Melling forms part of a cluster of sites along the Lune Valley – the densest distribution of Norman castles outside the Welsh border countryside. Each has evidence of a motte – as with Arkholme and Whittington – but Melling has no surviving bailey.

==Railway lines==
Until 1952 Melling railway station was served by the Furness and Midland Joint Railway. The line continues in use for through traffic, although stopping trains ended on the branch in 1960. To the south-east, a tunnel takes the line to Wennington, where it connects to the Midland Railway; in the opposite direction, the next station was Arkholme. The line is now used by trains travelling between Morecambe/Lancaster and Leeds, as the Midland Railway between Lancaster and Wennington closed in 1966.

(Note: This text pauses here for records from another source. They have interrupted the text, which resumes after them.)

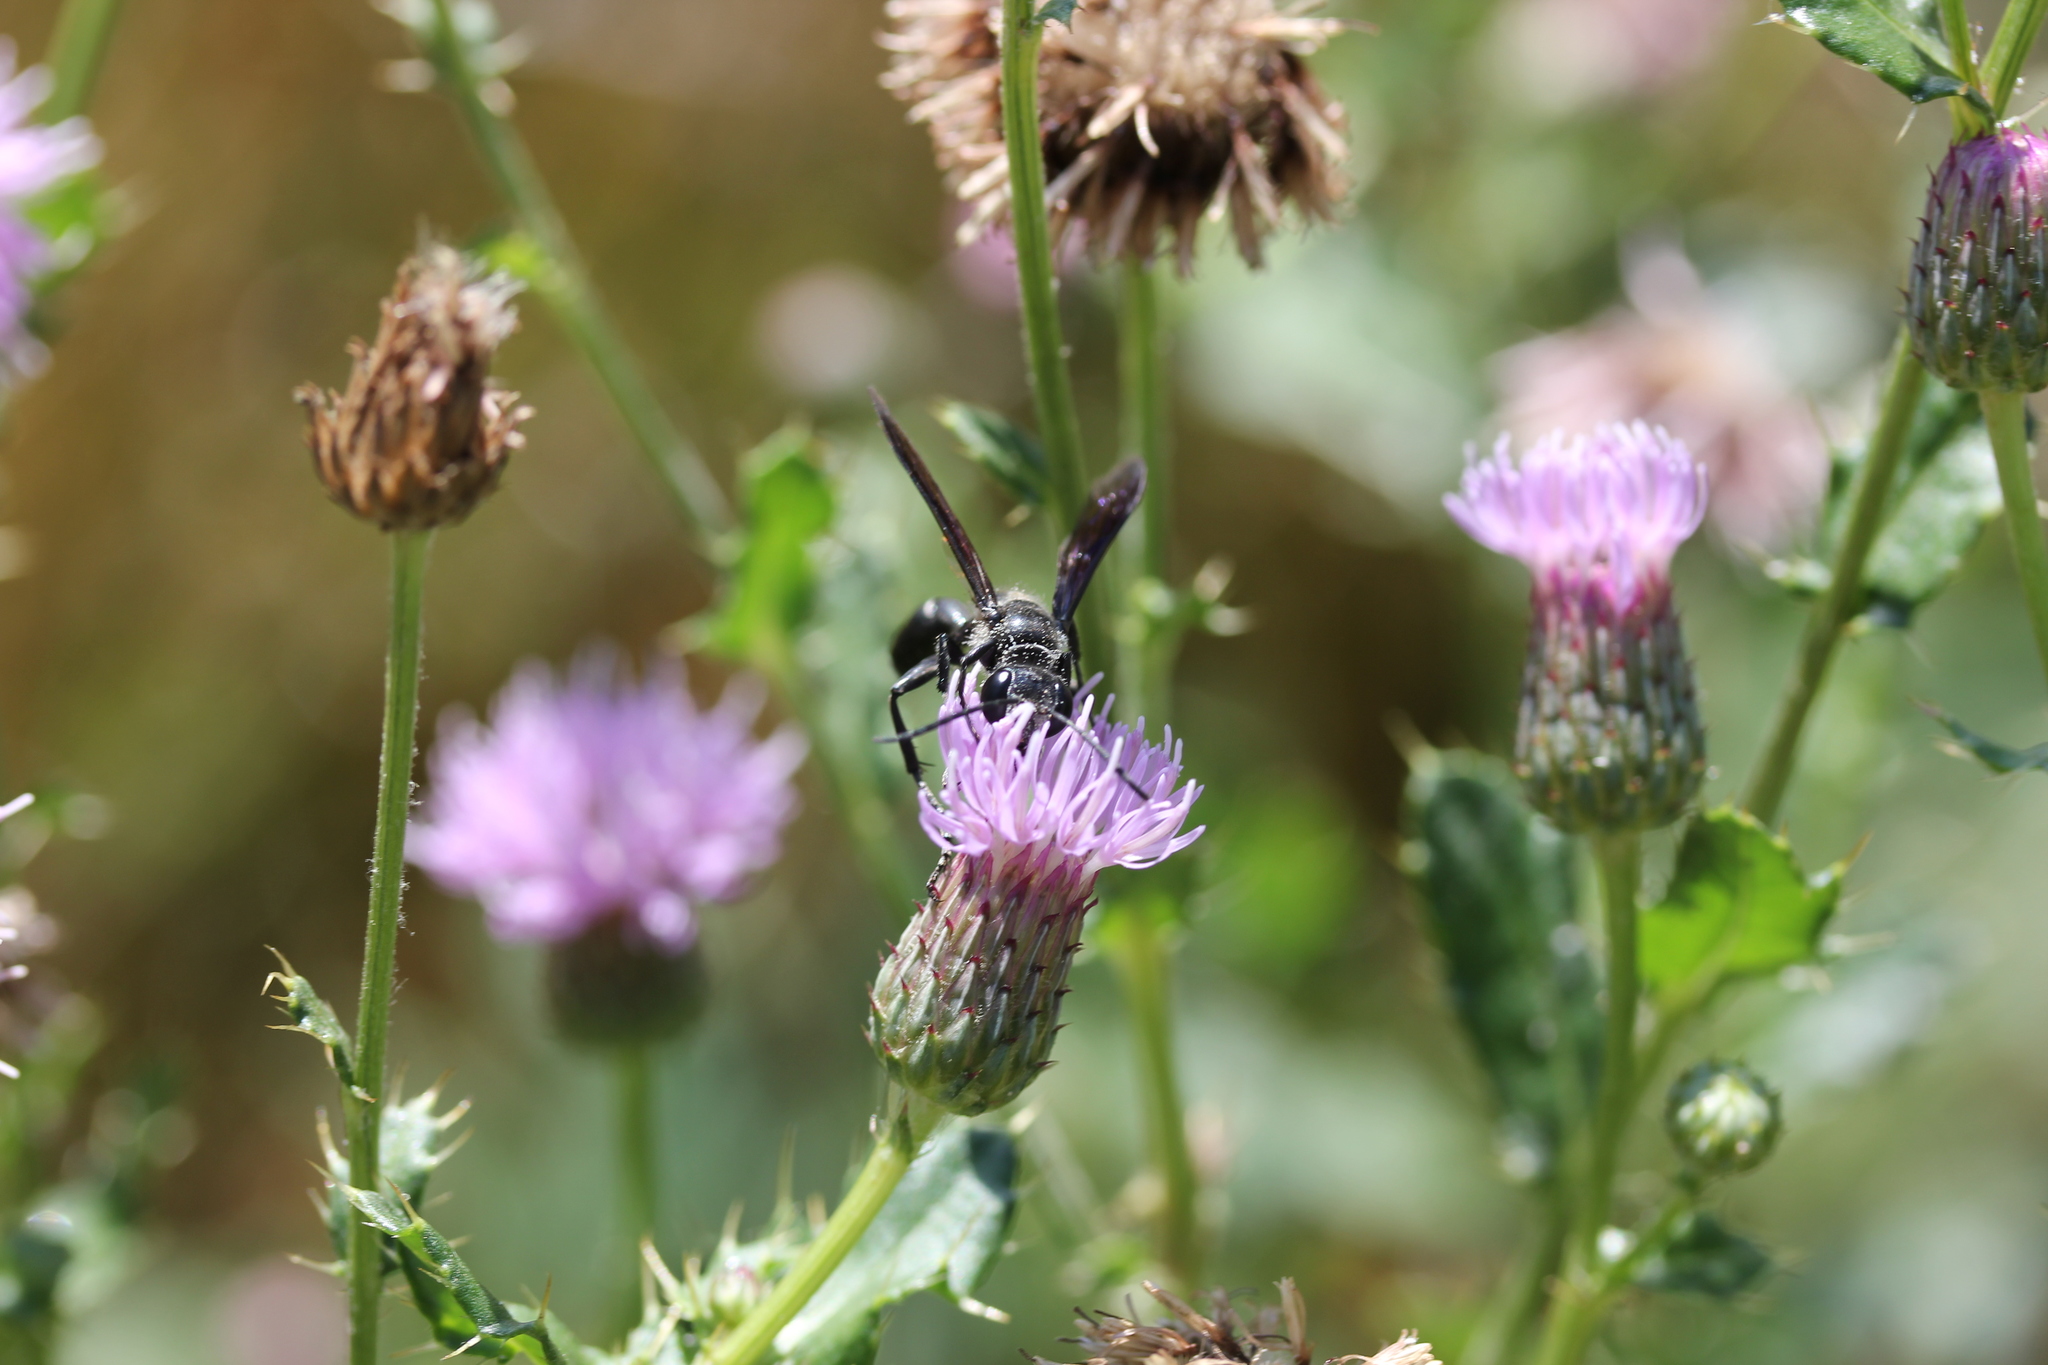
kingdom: Plantae
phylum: Tracheophyta
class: Magnoliopsida
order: Asterales
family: Asteraceae
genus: Cirsium
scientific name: Cirsium arvense
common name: Creeping thistle
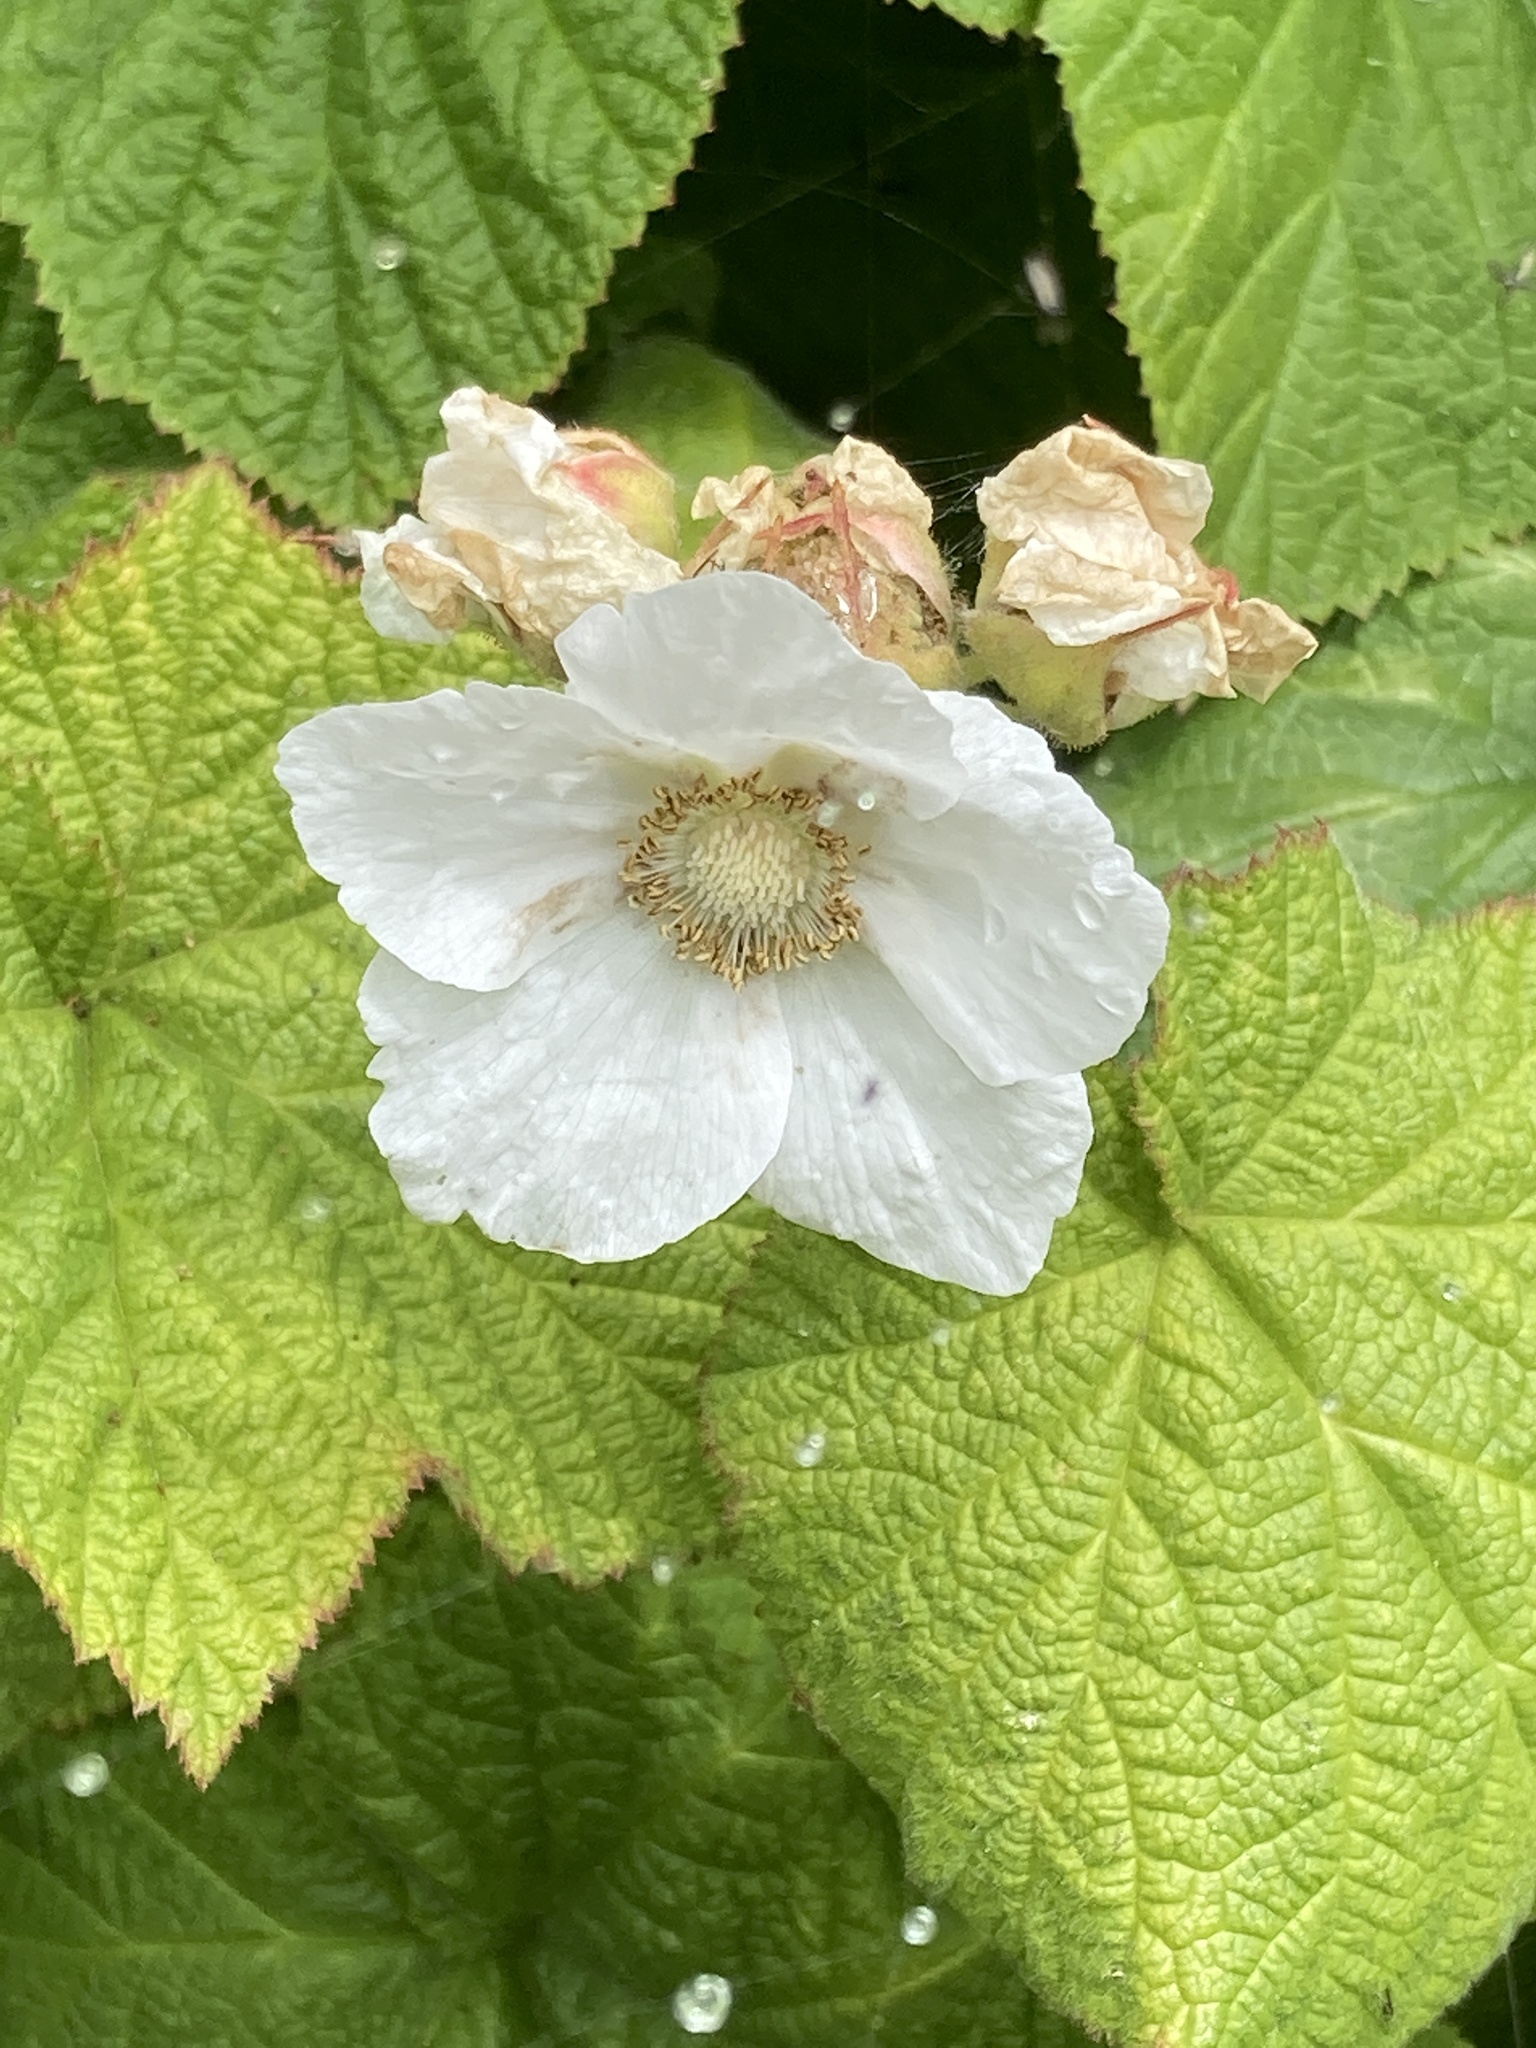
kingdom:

==Geographical and architectural features==
On the edge of the first terrace 6m above the flood plain – and within St Wilfrid's vicarage garden – the motte at Melling is located centrally in the village, some distance from the present course of the river. The mound has been damaged by landscaping activities, but former channels of the varied course of the Lune can still be detected – on the Melling side of the plain.

Locally attributed as "The Cathedral of the Lune Valley", the Grade I listed St Wilfrid's Church, with a belfry of six bells appears, originally, to have formed the manorial chapel within the, now missing, castle bailey.